The COVID-19 pandemic created a dangerous cascade of measles vulnerability that extends far beyond missed vaccinations, fundamentally altering how mothers protect their newborns. This finding challenges assumptions about measles immunity recovery and reveals why some children face dramatically higher infection risks than others.

Analysis of 15,405 antibody measurements from southern China spanning 2013-2024 reveals that women born during periods of reduced measles circulation (1990-2005) carry 0.39 log mIU/ml lower antibody concentrations compared to those born during high-transmission years. These mothers transfer correspondingly weaker immunity to their infants, who lose protective antibodies 0.29 log faster than babies born to mothers with naturally-acquired immunity. Additionally, 9.5-10.7% of pediatric susceptibility stems from vaccine-induced immunity naturally declining over time.

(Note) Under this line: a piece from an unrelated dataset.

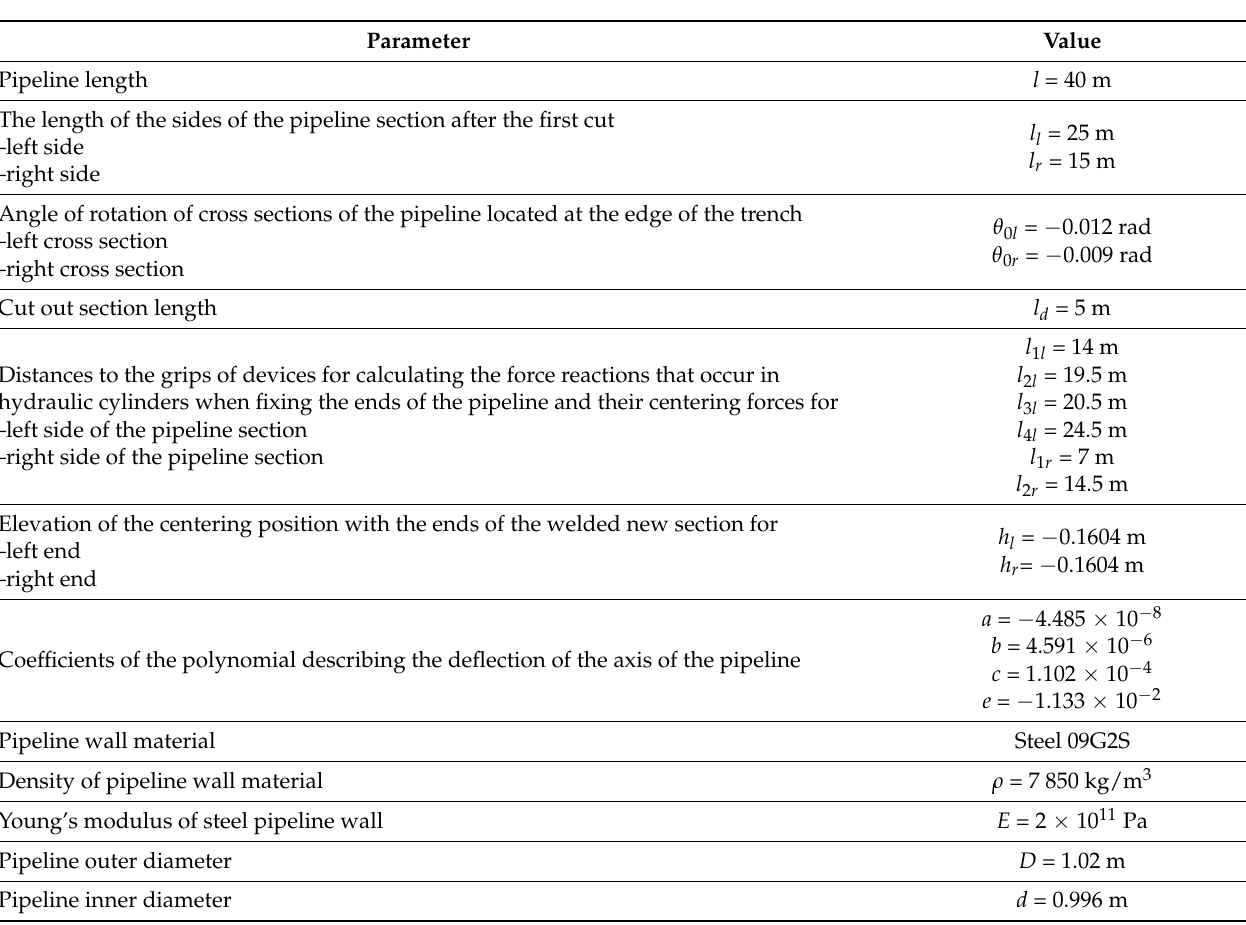
Table 3. Initial data for calculation.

This research illuminates a critical blind spot in measles control strategies. The generation of mothers now bearing children lived through an era when successful vaccination programs had already reduced wild measles circulation, limiting their exposure to immunity-boosting infections. Unlike their predecessors who gained robust, long-lasting immunity through natural infection, these mothers possess primarily vaccine-derived protection that wanes more rapidly and transfers less effectively to offspring.

The implications extend well beyond individual families. Mathematical modeling suggests non-selective supplementary immunization campaigns could boost population immunity from 66.6% to 92.7% in children under 15, representing a 23.5-50% improvement. However, this represents a reactive rather than preventive approach. The findings suggest that maintaining measles elimination requires rethinking immunity maintenance across generations, not just catching up on missed doses. As more countries achieve initial measles control, they may inadvertently create similar intergenerational immunity gaps unless surveillance and supplementation strategies account for these maternal immunity dynamics.